Historical population
| Census | Pop. | Note | %± |
| 1910 | 309 |  | — |
| 1920 | 372 |  | 20.4% |
| 1930 | 377 |  | 1.3% |
| 1940 | 345 |  | −8.5% |
| 1950 | 1,027 |  | 197.7% |
| 1960 | 857 |  | −16.6% |
| 1970 | 824 |  | −3.9% |
| 1980 | 679 |  | −17.6% |
| 1990 | 497 |  | −26.8% |
| 2000 | 383 |  | −22.9% |
| 2010 | 417 |  | 8.9% |
| 2020 | 326 |  | −21.8% |
U.S. Decennial Census 2013 Estimate

===Racial and ethnic composition===

Thomaston town, Alabama – Racial and ethnic composition Note: the US Census treats Hispanic/Latino as an ethnic category. This table excludes Latinos from the racial categories and assigns them to a separate category. Hispanics/Latinos may be of any race.
| Race / Ethnicity (NH = Non-Hispanic) | Pop 2000 | Pop 2010 | Pop 2020 | % 2000 | % 2010 | % 2020 |
|---|---|---|---|---|---|---|
| White alone (NH) | 184 | 183 | 164 | 48.04% | 43.88% | 50.31% |
| Black or African American alone (NH) | 190 | 222 | 159 | 49.61% | 53.24% | 48.77% |
| Native American or Alaska Native alone (NH) | 0 | 6 | 0 | 0.00% | 1.44% | 0.00% |
| Asian alone (NH) | 0 | 2 | 0 | 0.00% | 0.48% | 0.00% |
| Native Hawaiian or Pacific Islander alone (NH) | 0 | 0 | 0 | 0.00% | 0.00% | 0.00% |
| Other race alone (NH) | 0 | 0 | 0 | 0.00% | 0.00% | 0.00% |
| Mixed race or Multiracial (NH) | 0 | 3 | 3 | 0.00% | 0.72% | 0.92% |
| Hispanic or Latino (any race) | 9 | 1 | 0 | 2.35% | 0.24% | 0.00% |
| Total | 383 | 417 | 326 | 100.00% | 100.00% | 100.00% |

===2020 census===

As of the census of 2000, there were 383 people, 163 households, and 105 families residing in the town. The population density was 190.3 PD/sqmi. There were 212 housing units at an average density of 105.3 /sqmi. The racial makeup of the town was 50.13% Black or African American, 48.56% White, and 1.31% from two or more races. 2.35% of the population were Hispanic or Latino of any race.
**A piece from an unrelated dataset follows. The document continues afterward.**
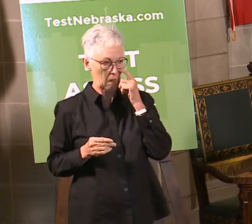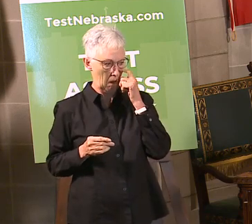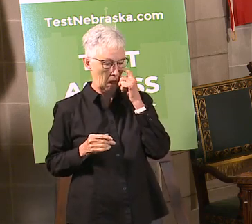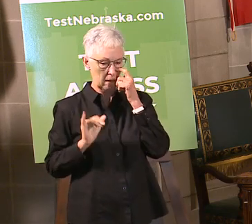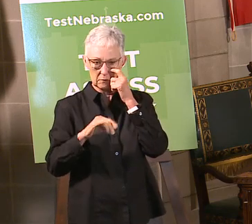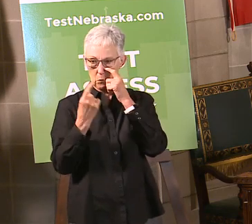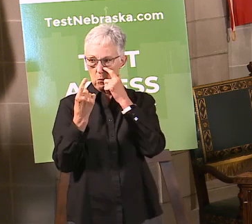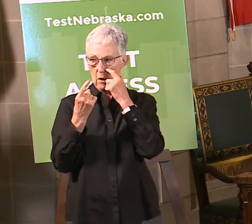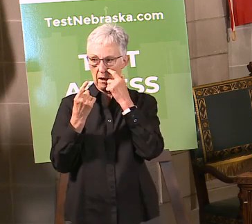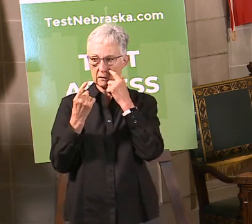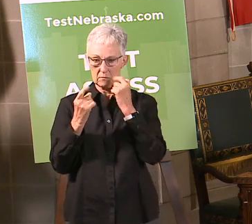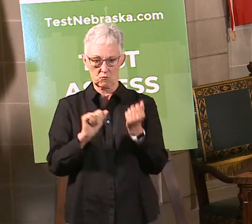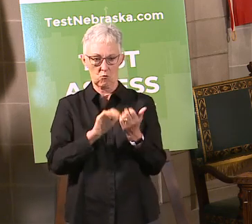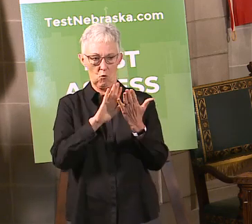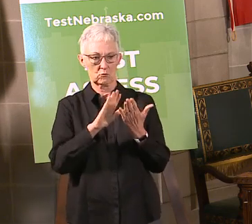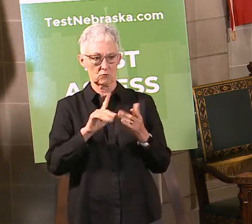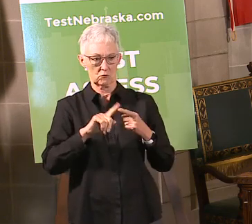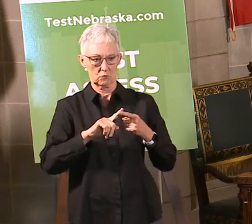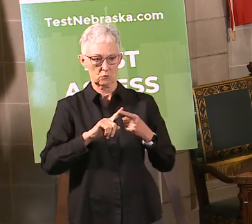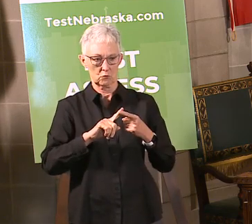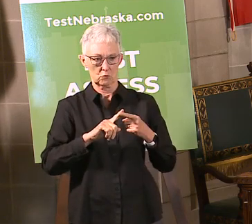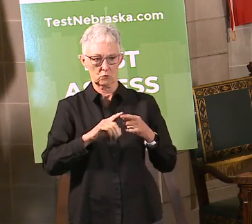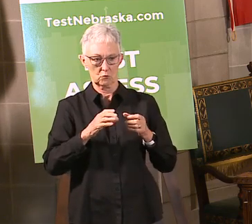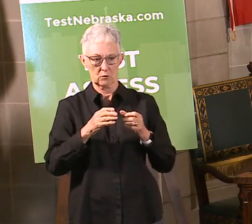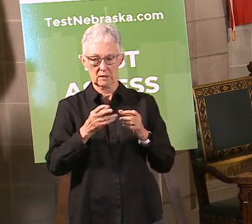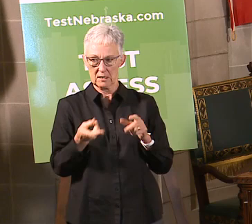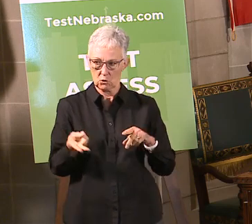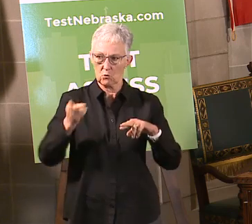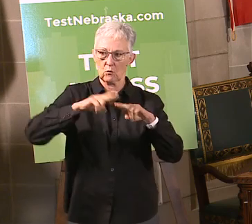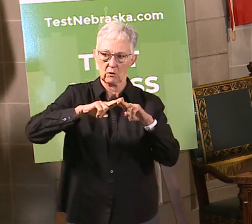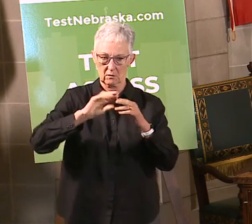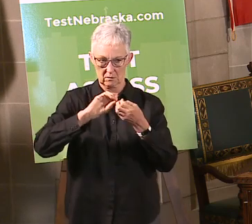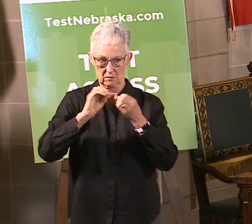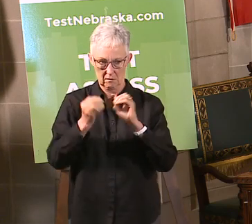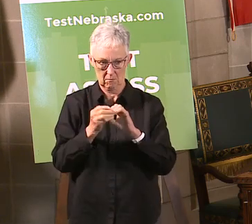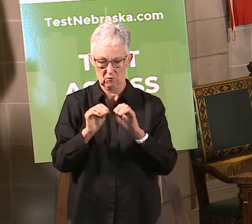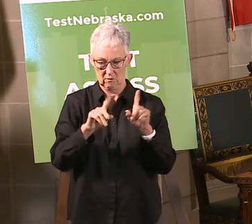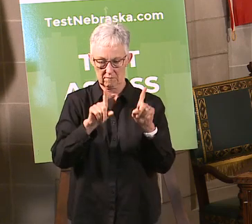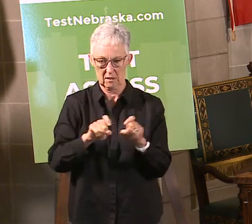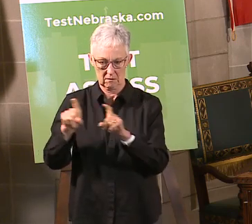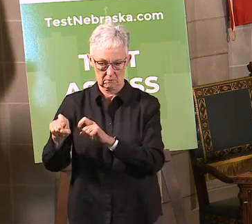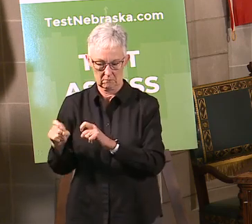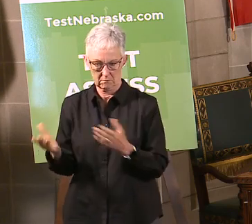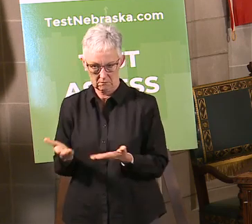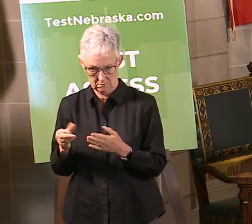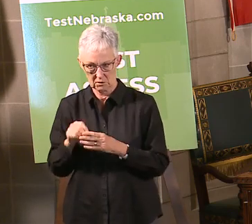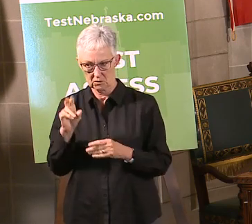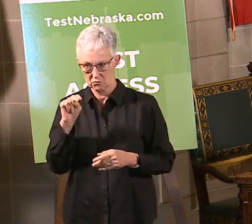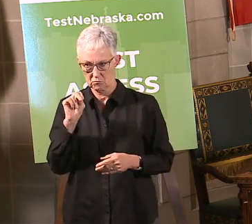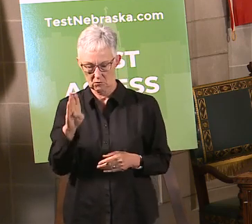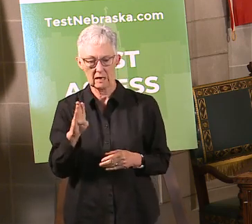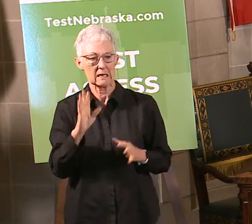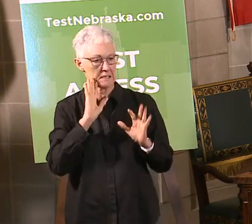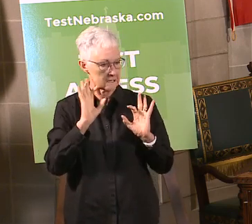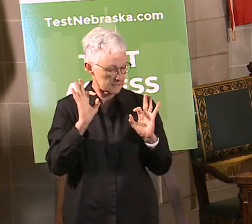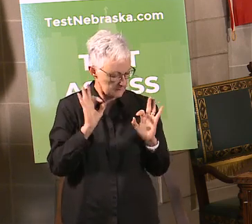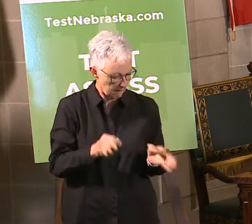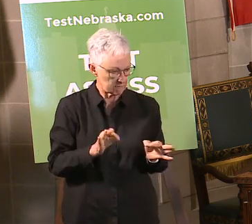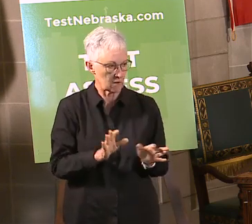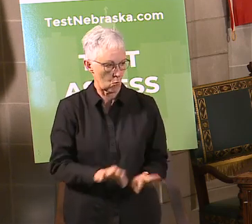one of the ways that we're really going to expand testing here in the state. So this is absolutely worth the investment to be able to expand that testing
There were 163 households, out of which 27.0% had children under the age of 18 living with them, 39.9% were married couples living together, 23.3% had a female householder with no husband present, and 35.0% were non-families. 33.7% of all households were made up of individuals, and 25.2% had someone living alone who was 65 years of age or older. The average household size was 2.35 and the average family size was 3.01.

In the town, the population was spread out, with 24.0% under the age of 18, 9.4% from 18 to 24, 24.0% from 25 to 44, 20.6% from 45 to 64, and 21.9% who were 65 years of age or older. The median age was 40 years. For every 100 females, there were 79.0 males. For every 100 females age 18 and over, there were 69.2 males.

The median income for a household in the town was $25,972, and the median income for a family was $31,250. Males had a median income of $32,404 versus $21,750 for females. The per capita income for the town was $13,390. About 22.1% of families and 29.2% of the population were below the poverty line, including 43.2% of those under age 18 and 33.8% of those age 65 or over.

==Education==
Amelia L. Johnson High School is a small public school in Thomaston serving students from PK to high school. It is one of three high schools in Marengo County School District. Most of its students are African American and economically disadvantaged.

==Government==
Thomaston is governed by an elected mayor and council of five. Police protection is provided by the Thomaston Police Department. Thomaston has a small volunteer fire department. A rural health clinic is located in Thomaston and can handle small emergencies. It is open weekdays to offer medical care.